ObjectId is a 12-byte BSON type that must be explicitly converted to a 24-character hex string for JSON APIs — JSON.stringify() without a toJSON method produces {}. Three patterns for API responses: (1) Mongoose toJSON transform — ret.id = ret._id.toString(); delete ret._id — applied on every res.json() call. (2) Aggregation $toString — { $project: { id: { $toString: "$_id" }, _id: 0, name: 1 } } — converts at the database level. (3) Manual .toString() — call doc._id.toString() explicitly when building DTO objects. For incoming ObjectId strings in API request bodies (e.g., a userId path parameter), convert back before querying: new ObjectId(req.params.id) — validate it is a valid 24-character hex first; an invalid string throws BSONError. In TypeScript, type incoming IDs as string and convert to ObjectId at the service/repository boundary.

How do I type MongoDB documents in TypeScript?

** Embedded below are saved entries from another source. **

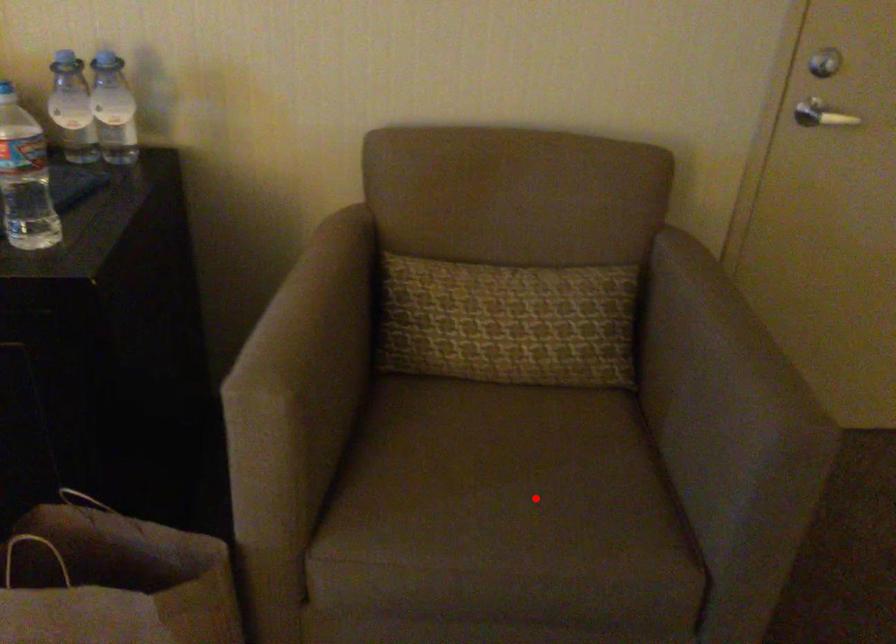
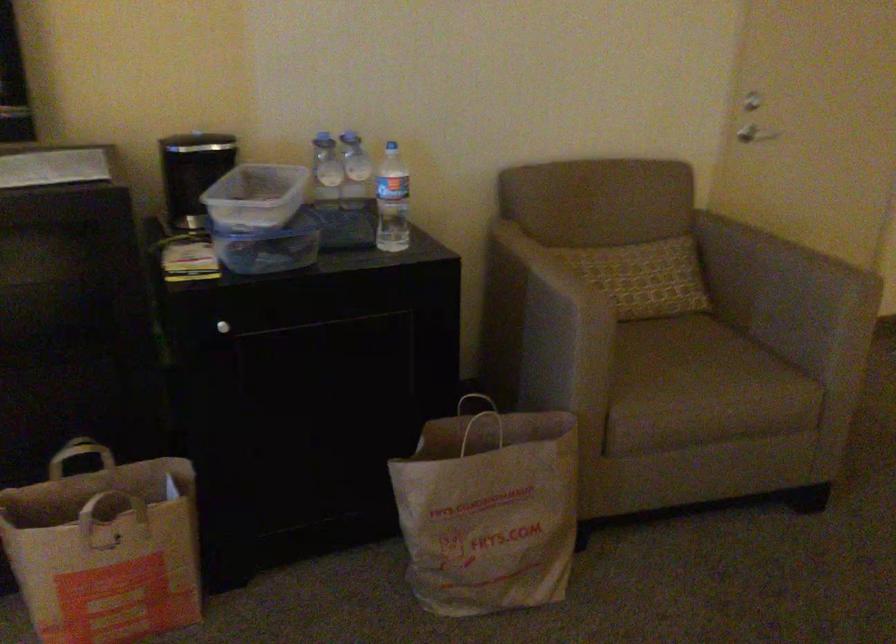
Locate, in the second image, the point that corresponds to the highlighted location in the first image.

(707, 366)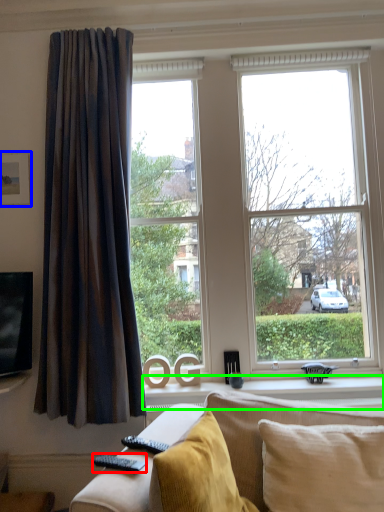
Question: Based on their relative distances, which object is farther from remote (highlighted by a red box)? Choose from picture frame (highlighted by a blue box) and window sill (highlighted by a green box).

Choices:
 (A) picture frame
 (B) window sill

Answer: (A)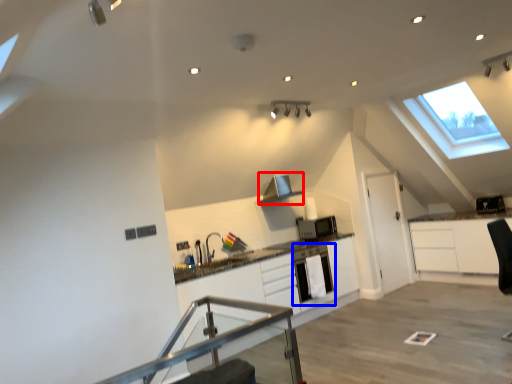
Question: Which object is further to the camera taking this photo, exhaust hood (highlighted by a red box) or dish washer (highlighted by a blue box)?

Choices:
 (A) exhaust hood
 (B) dish washer

Answer: (A)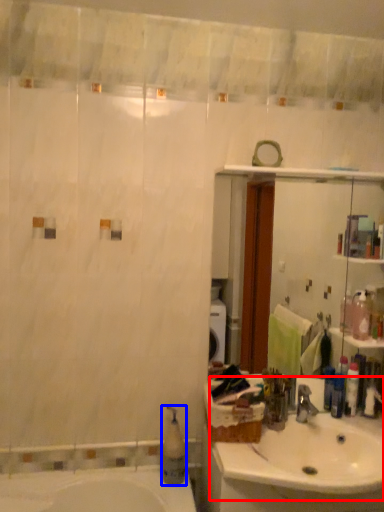
Question: Among these objects, which one is nearest to the camera, sink (highlighted by a red box) or soap dispenser (highlighted by a blue box)?

Choices:
 (A) sink
 (B) soap dispenser

Answer: (A)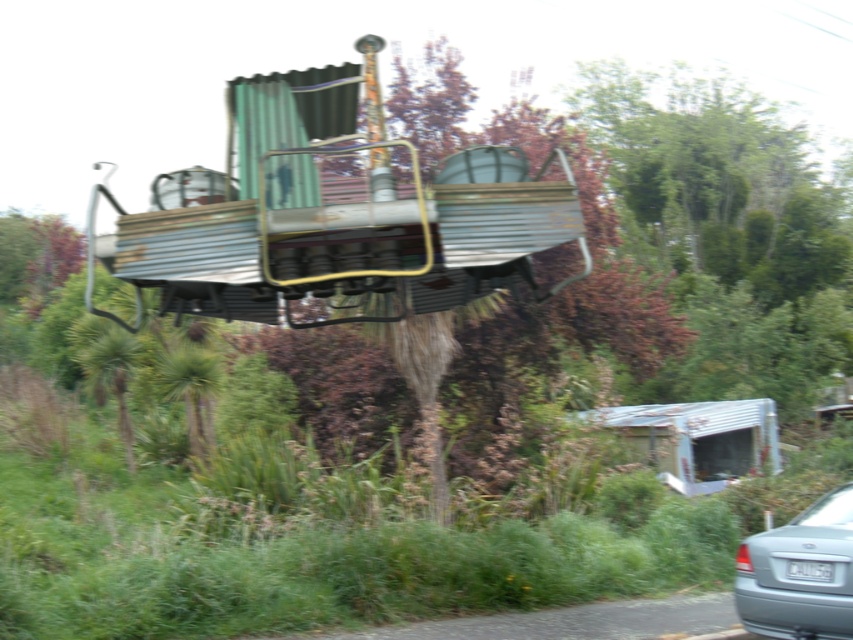
Question: Which point is farther to the camera?

Choices:
 (A) corrugated metal train car at center
 (B) silver metallic car at lower right

Answer: (A)

Question: Does corrugated metal train car at center lie in front of silver metallic car at lower right?

Choices:
 (A) no
 (B) yes

Answer: (A)

Question: Is corrugated metal train car at center above silver metallic car at lower right?

Choices:
 (A) yes
 (B) no

Answer: (A)

Question: Among these points, which one is nearest to the camera?

Choices:
 (A) (393, 276)
 (B) (846, 545)

Answer: (A)

Question: Observing the image, what is the correct spatial positioning of corrugated metal train car at center in reference to silver metallic car at lower right?

Choices:
 (A) below
 (B) above

Answer: (B)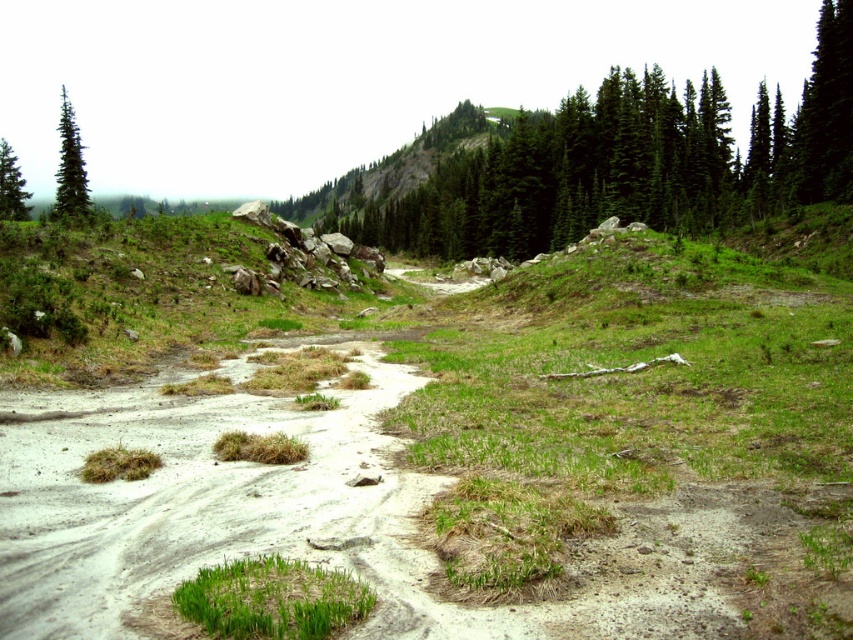
The image size is (853, 640). Describe the element at coordinates (271, 600) in the screenshot. I see `green grassy patch at lower center` at that location.

Is the position of green grassy patch at lower center less distant than that of green matte evergreen tree at upper left?

Yes.

Which is in front, point (257, 563) or point (82, 193)?

Point (257, 563)

At what (x,y) coordinates should I click in order to perform the action: click on green grassy patch at lower center. Please return your answer as a coordinate pair (x, y). This screenshot has height=640, width=853. Looking at the image, I should click on (271, 600).

Who is higher up, sandy/dry dirt track at lower left or green matte evergreen tree at upper left?

green matte evergreen tree at upper left

The image size is (853, 640). What do you see at coordinates (202, 500) in the screenshot?
I see `sandy/dry dirt track at lower left` at bounding box center [202, 500].

Locate an element on the screen. The image size is (853, 640). sandy/dry dirt track at lower left is located at coordinates (202, 500).

Is green grassy patch at lower center behind green matte tree at upper left?

No, green grassy patch at lower center is closer to the viewer.

Can you confirm if green grassy patch at lower center is positioned to the left of green matte tree at upper left?

No, green grassy patch at lower center is not to the left of green matte tree at upper left.

The width and height of the screenshot is (853, 640). Describe the element at coordinates (271, 600) in the screenshot. I see `green grassy patch at lower center` at that location.

At what (x,y) coordinates should I click in order to perform the action: click on green grassy patch at lower center. Please return your answer as a coordinate pair (x, y). Looking at the image, I should click on (271, 600).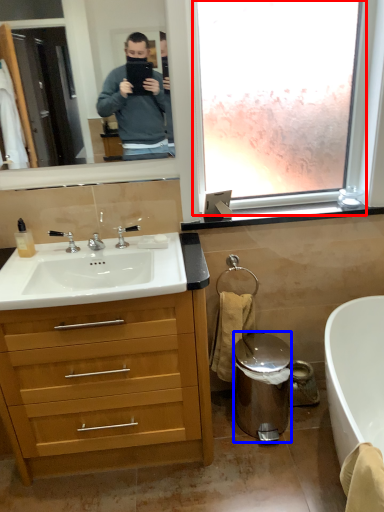
Question: Which of the following is the farthest to the observer, window frame (highlighted by a red box) or trash bin/can (highlighted by a blue box)?

Choices:
 (A) window frame
 (B) trash bin/can

Answer: (B)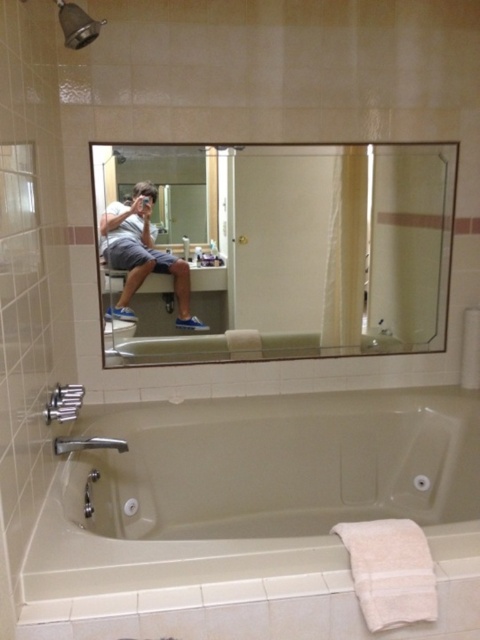
Which is behind, point (276, 237) or point (172, 266)?

The point (276, 237) is behind.

Is clear glass mirror at upper center shorter than matte gray shorts at center?

No.

The height and width of the screenshot is (640, 480). In order to click on clear glass mirror at upper center in this screenshot , I will do `click(275, 250)`.

Which of these two, clear glass mirror at upper center or metallic showerhead at upper left, stands taller?

clear glass mirror at upper center

Is clear glass mirror at upper center positioned in front of metallic showerhead at upper left?

No, it is not.

Is point (300, 145) in front of point (61, 20)?

That is False.

What are the coordinates of `clear glass mirror at upper center` in the screenshot? It's located at pyautogui.click(x=275, y=250).

Who is shorter, clear glass mirror at upper center or beige ceramic bathtub at lower center?

beige ceramic bathtub at lower center

In the scene shown: Can you confirm if clear glass mirror at upper center is taller than beige ceramic bathtub at lower center?

Yes, clear glass mirror at upper center is taller than beige ceramic bathtub at lower center.

Who is more distant from viewer, (398, 225) or (112, 436)?

The point (398, 225) is more distant.

Where is `clear glass mirror at upper center`? This screenshot has height=640, width=480. clear glass mirror at upper center is located at coordinates (275, 250).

Define two separate interfaces: a document interface for database operations (with BSON types like ObjectId and Date) and a DTO interface for API responses (with serialized types: string for IDs and dates). Pass the document interface to the collection generic: db.collection<UserDoc>("users"). findOne() returns WithId<UserDoc> | null — _id is typed as ObjectId. insertOne() accepts WithoutId<UserDoc> — the driver adds _id automatically. Write a mapper function to convert from document interface to DTO: function toDto(doc: WithId<UserDoc>): UserDto { return { id: doc._id.toString(), ... } }. With Mongoose, use InferSchemaType<typeof schema> to infer the TypeScript type automatically from the schema definition (Mongoose 6+). Type aggregation results with the pipeline generic: collection.aggregate<ResultType>([...]). Never use any for document types — it hides ObjectId serialization bugs at compile time.